**WORK TO BE COMPLETED**
Rewrite the listing below with "Reading left to right" replaced by "Moving from left to right" and nothing else changed. Omit the pictures.

== THE RECORDS ==

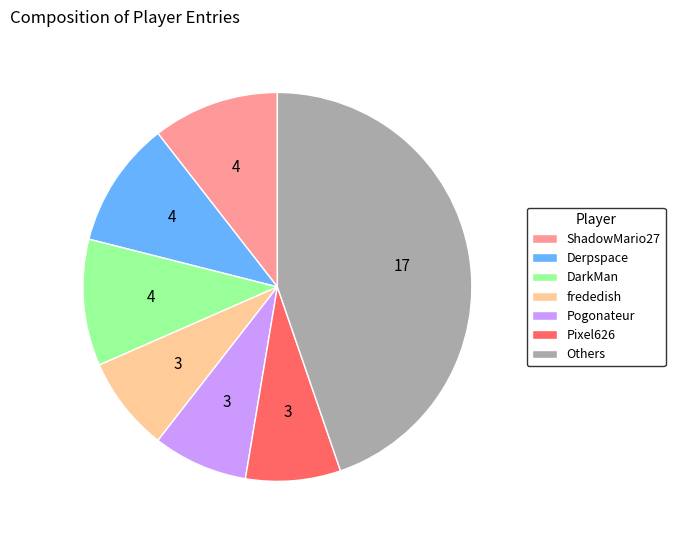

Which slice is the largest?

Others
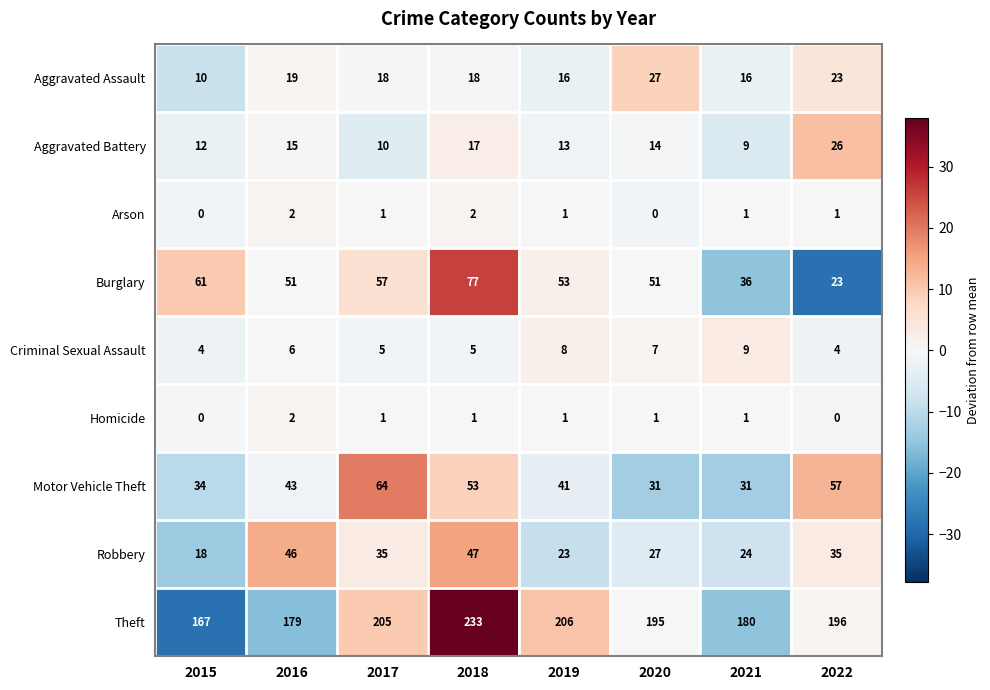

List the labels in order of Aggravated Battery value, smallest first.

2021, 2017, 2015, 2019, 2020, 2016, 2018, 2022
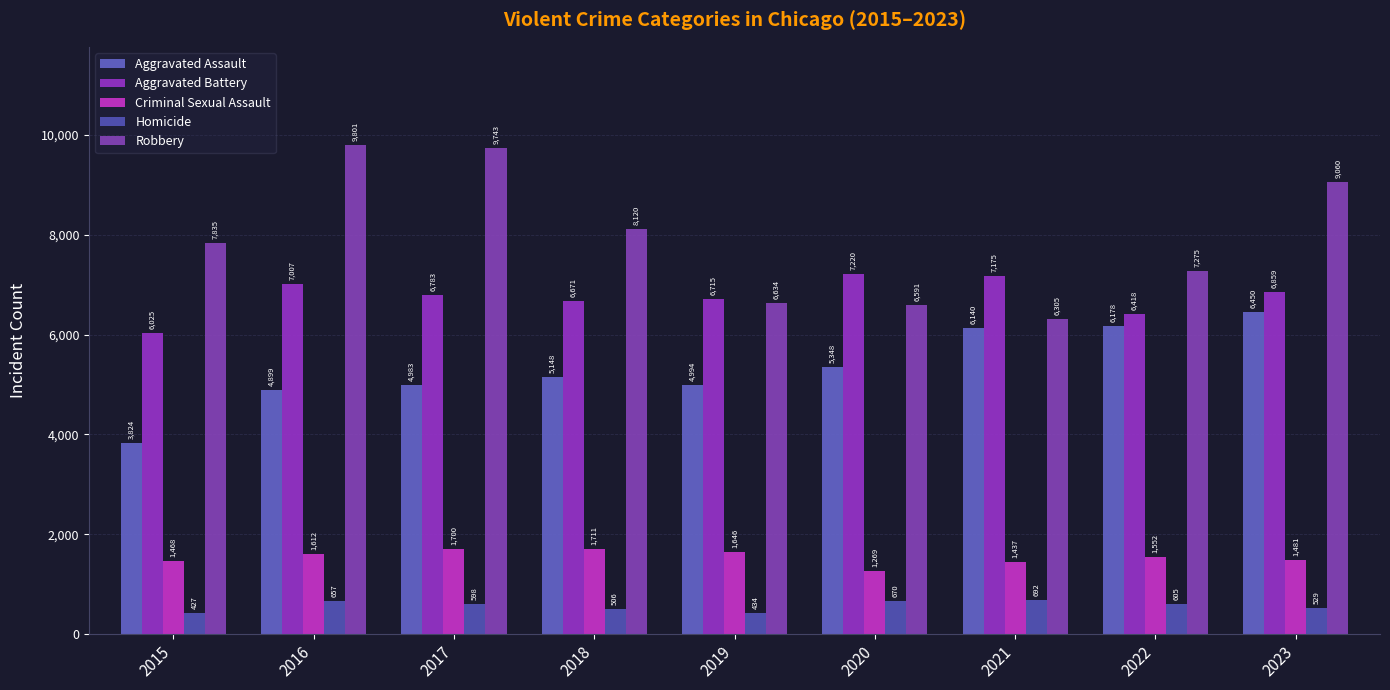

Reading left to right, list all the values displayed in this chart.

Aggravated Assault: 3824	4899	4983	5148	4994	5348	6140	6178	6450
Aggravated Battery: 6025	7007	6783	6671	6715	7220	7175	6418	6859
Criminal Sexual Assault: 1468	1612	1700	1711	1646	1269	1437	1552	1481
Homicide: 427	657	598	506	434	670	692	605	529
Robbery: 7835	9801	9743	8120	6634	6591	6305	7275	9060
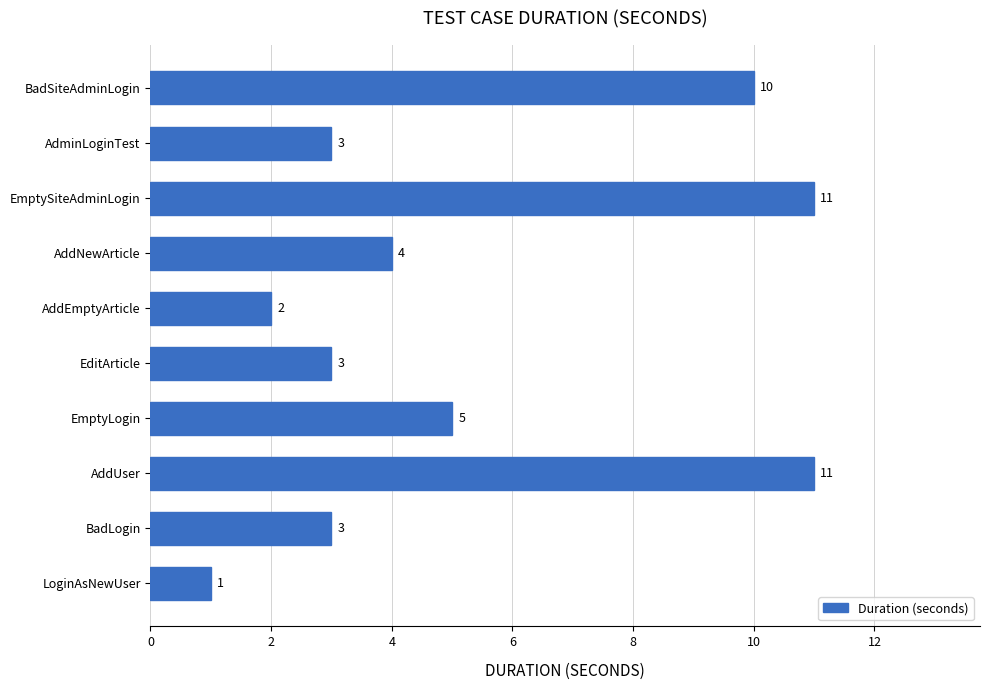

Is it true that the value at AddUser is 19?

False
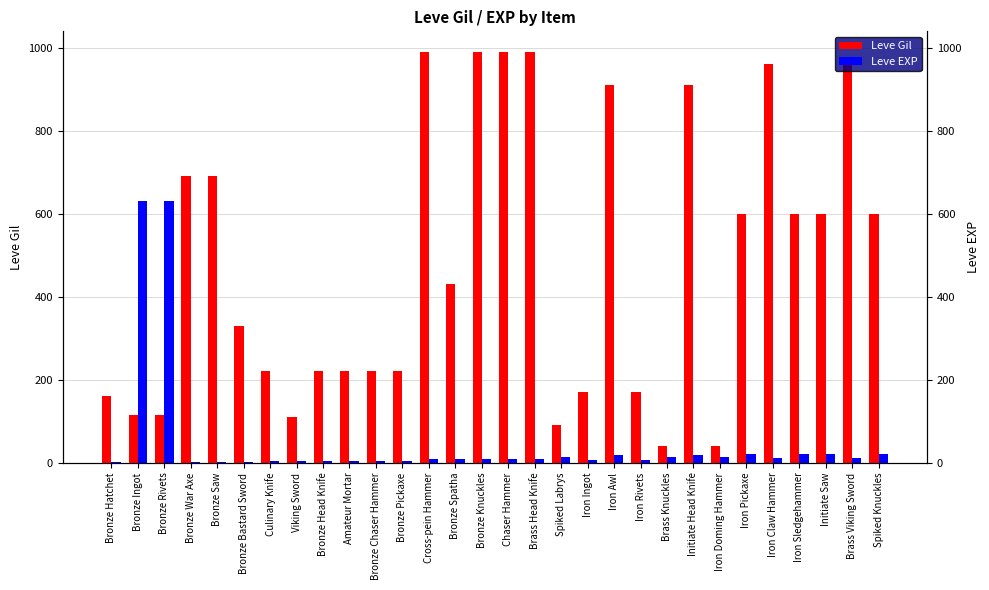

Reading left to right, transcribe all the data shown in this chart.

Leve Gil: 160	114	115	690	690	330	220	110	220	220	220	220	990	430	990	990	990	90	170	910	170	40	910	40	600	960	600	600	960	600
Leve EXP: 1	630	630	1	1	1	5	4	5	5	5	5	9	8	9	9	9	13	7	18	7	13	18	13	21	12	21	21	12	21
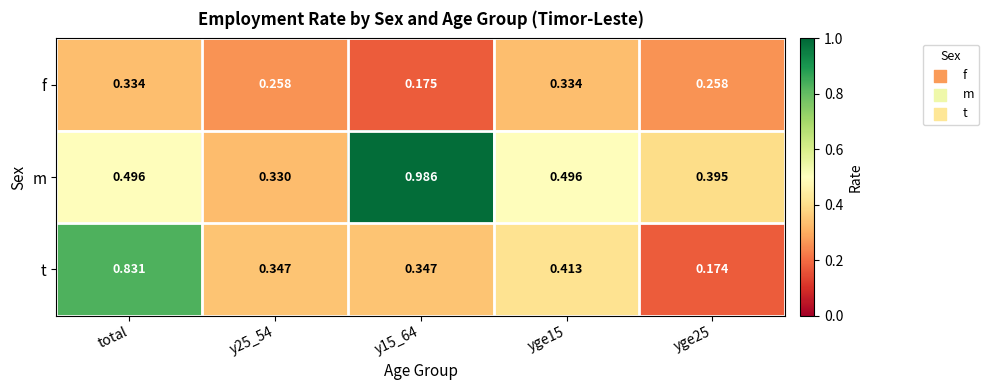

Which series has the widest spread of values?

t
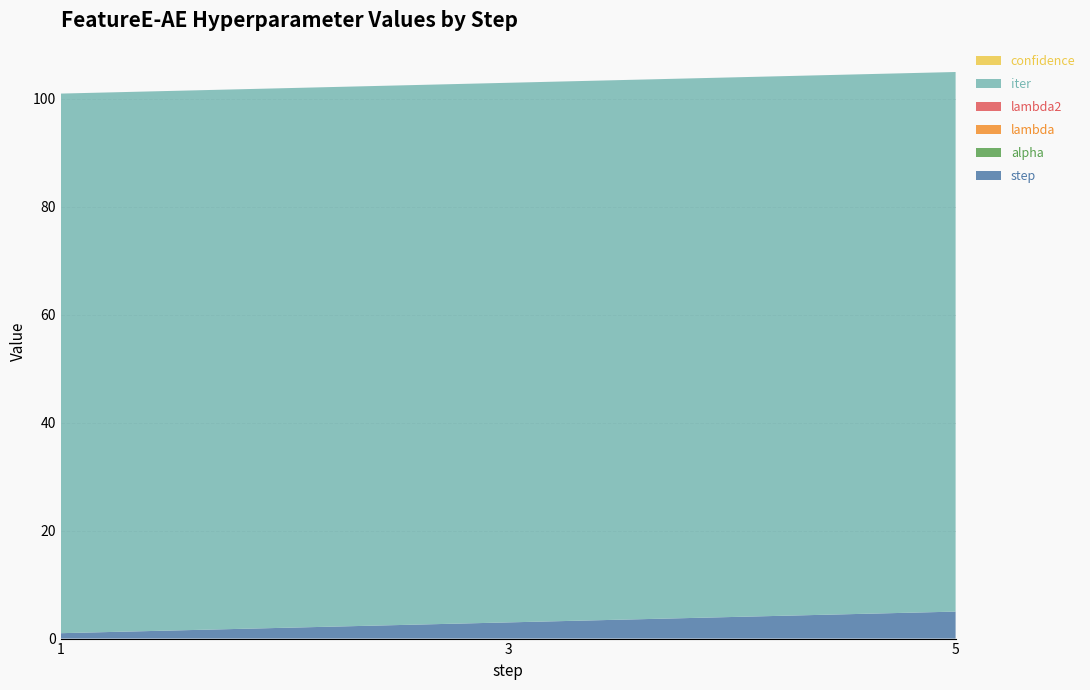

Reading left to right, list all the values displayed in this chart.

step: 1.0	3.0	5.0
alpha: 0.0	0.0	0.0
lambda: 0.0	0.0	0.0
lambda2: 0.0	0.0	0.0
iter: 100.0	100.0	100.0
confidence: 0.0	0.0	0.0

===

**REPLY**
Which slice is the largest?

Others

List the labels in order of Aggravated Battery value, smallest first.

2021, 2017, 2015, 2019, 2020, 2016, 2018, 2022

Moving from left to right, list all the values displayed in this chart.

Aggravated Assault: 3824	4899	4983	5148	4994	5348	6140	6178	6450
Aggravated Battery: 6025	7007	6783	6671	6715	7220	7175	6418	6859
Criminal Sexual Assault: 1468	1612	1700	1711	1646	1269	1437	1552	1481
Homicide: 427	657	598	506	434	670	692	605	529
Robbery: 7835	9801	9743	8120	6634	6591	6305	7275	9060

Is it true that the value at AddUser is 19?

False

Moving from left to right, transcribe all the data shown in this chart.

Leve Gil: 160	114	115	690	690	330	220	110	220	220	220	220	990	430	990	990	990	90	170	910	170	40	910	40	600	960	600	600	960	600
Leve EXP: 1	630	630	1	1	1	5	4	5	5	5	5	9	8	9	9	9	13	7	18	7	13	18	13	21	12	21	21	12	21

Which series has the widest spread of values?

t

Moving from left to right, list all the values displayed in this chart.

step: 1.0	3.0	5.0
alpha: 0.0	0.0	0.0
lambda: 0.0	0.0	0.0
lambda2: 0.0	0.0	0.0
iter: 100.0	100.0	100.0
confidence: 0.0	0.0	0.0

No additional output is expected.